Le nombre de retraités est quant à lui en augmentation permanente. En 2017, on dénombrait 16,2 millions de retraités soit 25% de la population et 708 000 personnes de plus que l’année précédente.
Globalement, même s’il demeure des disparités, les retraités ont un niveau de vie favorable avec une retraite nette moyenne de 1 547€ en décembre 2017 contre 1 521€ en 2016 pour un niveau de vie médian représentant 21 930€ annuels contre seulement 20 520€ pour le reste de la population.
Consulter le rapport complet de Jean-Paul Delevoye relatif à un système de retraite universel
42 régimes (de trop) pour le système actuel de retraite
Avec ces 42 régimes différents (soit plus de trois régimes en moyenne par assuré) le système actuel des retraites est devenu illisible et générateur d’injustice. Par exemple, notre système actuel ne favorise pas les assurés avec des périodes d’activité courtes ou fréquemment interrompues. Selon le rapport de Jean-Paul Delevoye ce système n’est plus en phase avec les réalités du monde du travail, il devient instable et difficilement pilotable, et génère un important manque de confiance notamment chez les plus jeunes.
Le nouveau projet de retraite proposé par Jean-Paul Delevoye
« Cette proposition de système universel veut contribuer à la construction de la protection sociale du XXIème siècle telle que souhaitée par le Président de la République et, conformément au cadre fixé par le Premier ministre, elle vise à renforcer l’équité entre les générations, à mieux protéger les plus fragiles, à restaurer la confiance des Français et à redonner de la valeur au travail. » a déclaré Jean-Paul Delevoye dans son rapport.
« La Sécurité sociale est la garantie donnée à chacun qu’en toutes circonstances il disposera des moyens nécessaires pour assurer sa subsistance et celle de sa famille dans des conditions décentes. Trouvant sa justification dans un souci élémentaire de justice sociale, elle répond à la préoccupation de débarrasser les travailleurs de l’incertitude du lendemain. «
Exposé des motifs de l’ordonnance du 4 octobre 1945
« A société nouvelle, réponse nouvelle. (…) C’est l’esprit de notre Nation de retrouver le bien commun d’une solidarité assumée entre actifs et inactifs, bien portants et malades, travailleurs et chômeurs, valides et invalides. (…)

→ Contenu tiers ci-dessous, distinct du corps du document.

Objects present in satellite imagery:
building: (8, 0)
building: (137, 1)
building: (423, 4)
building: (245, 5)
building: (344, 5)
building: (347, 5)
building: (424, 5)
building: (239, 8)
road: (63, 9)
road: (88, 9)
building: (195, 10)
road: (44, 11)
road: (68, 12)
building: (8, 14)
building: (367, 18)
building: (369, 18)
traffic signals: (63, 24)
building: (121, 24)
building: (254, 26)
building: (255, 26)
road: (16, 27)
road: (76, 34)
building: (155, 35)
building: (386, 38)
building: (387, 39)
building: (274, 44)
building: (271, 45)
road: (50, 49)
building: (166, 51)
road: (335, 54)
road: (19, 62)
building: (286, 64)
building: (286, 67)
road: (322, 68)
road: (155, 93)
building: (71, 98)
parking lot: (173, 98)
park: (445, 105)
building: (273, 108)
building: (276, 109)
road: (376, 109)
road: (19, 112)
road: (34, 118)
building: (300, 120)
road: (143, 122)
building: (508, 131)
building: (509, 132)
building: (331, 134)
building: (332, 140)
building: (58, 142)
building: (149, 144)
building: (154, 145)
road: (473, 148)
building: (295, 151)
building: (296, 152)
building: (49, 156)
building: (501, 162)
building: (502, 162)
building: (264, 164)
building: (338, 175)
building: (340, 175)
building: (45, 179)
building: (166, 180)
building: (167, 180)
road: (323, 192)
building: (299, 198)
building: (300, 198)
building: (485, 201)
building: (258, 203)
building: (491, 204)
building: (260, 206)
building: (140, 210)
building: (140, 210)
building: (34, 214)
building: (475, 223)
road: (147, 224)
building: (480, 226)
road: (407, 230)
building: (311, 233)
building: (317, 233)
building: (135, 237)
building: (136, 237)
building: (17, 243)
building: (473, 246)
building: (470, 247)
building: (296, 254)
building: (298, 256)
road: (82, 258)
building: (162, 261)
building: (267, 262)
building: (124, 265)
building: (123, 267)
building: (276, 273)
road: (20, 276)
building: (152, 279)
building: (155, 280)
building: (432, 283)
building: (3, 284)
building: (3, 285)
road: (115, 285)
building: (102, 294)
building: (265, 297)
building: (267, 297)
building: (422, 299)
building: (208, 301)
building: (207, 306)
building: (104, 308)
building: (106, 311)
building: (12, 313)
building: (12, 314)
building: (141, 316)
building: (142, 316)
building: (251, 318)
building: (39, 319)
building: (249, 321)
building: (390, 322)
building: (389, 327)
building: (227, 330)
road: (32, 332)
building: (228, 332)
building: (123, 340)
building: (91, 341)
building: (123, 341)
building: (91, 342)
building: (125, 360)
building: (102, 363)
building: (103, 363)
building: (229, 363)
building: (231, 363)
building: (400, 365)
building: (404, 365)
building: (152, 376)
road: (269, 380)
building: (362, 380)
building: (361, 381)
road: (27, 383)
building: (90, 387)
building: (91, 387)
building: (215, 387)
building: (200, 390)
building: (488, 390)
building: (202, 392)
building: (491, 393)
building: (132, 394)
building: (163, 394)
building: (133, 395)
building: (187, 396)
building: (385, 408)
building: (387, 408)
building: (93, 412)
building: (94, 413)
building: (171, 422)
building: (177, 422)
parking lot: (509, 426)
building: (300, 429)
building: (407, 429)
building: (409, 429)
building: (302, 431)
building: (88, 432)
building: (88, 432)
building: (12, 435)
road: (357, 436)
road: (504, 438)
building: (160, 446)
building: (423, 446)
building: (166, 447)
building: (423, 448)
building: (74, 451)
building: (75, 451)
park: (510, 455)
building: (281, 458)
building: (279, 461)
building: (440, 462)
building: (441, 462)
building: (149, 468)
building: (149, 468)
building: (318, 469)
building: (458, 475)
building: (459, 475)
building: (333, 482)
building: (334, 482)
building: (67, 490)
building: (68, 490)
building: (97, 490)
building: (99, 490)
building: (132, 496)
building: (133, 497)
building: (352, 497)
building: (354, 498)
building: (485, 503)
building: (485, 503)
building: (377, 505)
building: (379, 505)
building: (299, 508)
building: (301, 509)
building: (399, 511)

Ce projet est le vôtre, nous avons mobilisé l’intelligence de tous, citoyens, parlementaires, partenaires sociaux, administrations. Que tous ceux qui ont participé à ce travail considérable par leur réflexion et le temps qu’ils nous ont donné en soient ici sincèrement remerciés, et en particulier Madame la ministre des solidarités et de la santé qui a apporté son concours personnel et tout le soutien de son ministère à cette démarche. » a ajouté Jean-Paul Delevoye.
AGNÈS BUZYN, Ministre des solidarités et de la santé, a pour sa part déclaré que le « système de retraites, c’est un choix de société et le choix de la France fut, au sortir de la Seconde Guerre mondiale, d’assurer la solidarité entre les générations par une assurance retraite publique et généralisée. (…) J’ai à cœur de défendre ce soubassement de notre cohésion nationale. (…) La protection sociale du XXIe siècle doit tenir compte de cette nouvelle réalité du travail et des nouvelles trajectoires qu’il engendre. Elle doit aussi veiller à ce que les Français se reconnaissent et adhèrent à un système clair et lisible. C’était un engagement de campagne du Président de la République. Pour retrouver du sens et de la confiance, il faut refonder les principes de solidarité et d’universalité, pour les rendre à nouveau concrets et tangibles. En revenant à ces principes et en les respectant scrupuleusement, nous redonnerons à notre système de retraite les moyens d’être juste, équitable et pérenne.«
Les douze axes d’un système de retraite universel
1 – Un système en points qui sera plus simple et commun à tous les Français et qui remplacera les 42 régimes de retraite actuels. Les régimes spéciaux seront fermés et le système sera financé par répartition.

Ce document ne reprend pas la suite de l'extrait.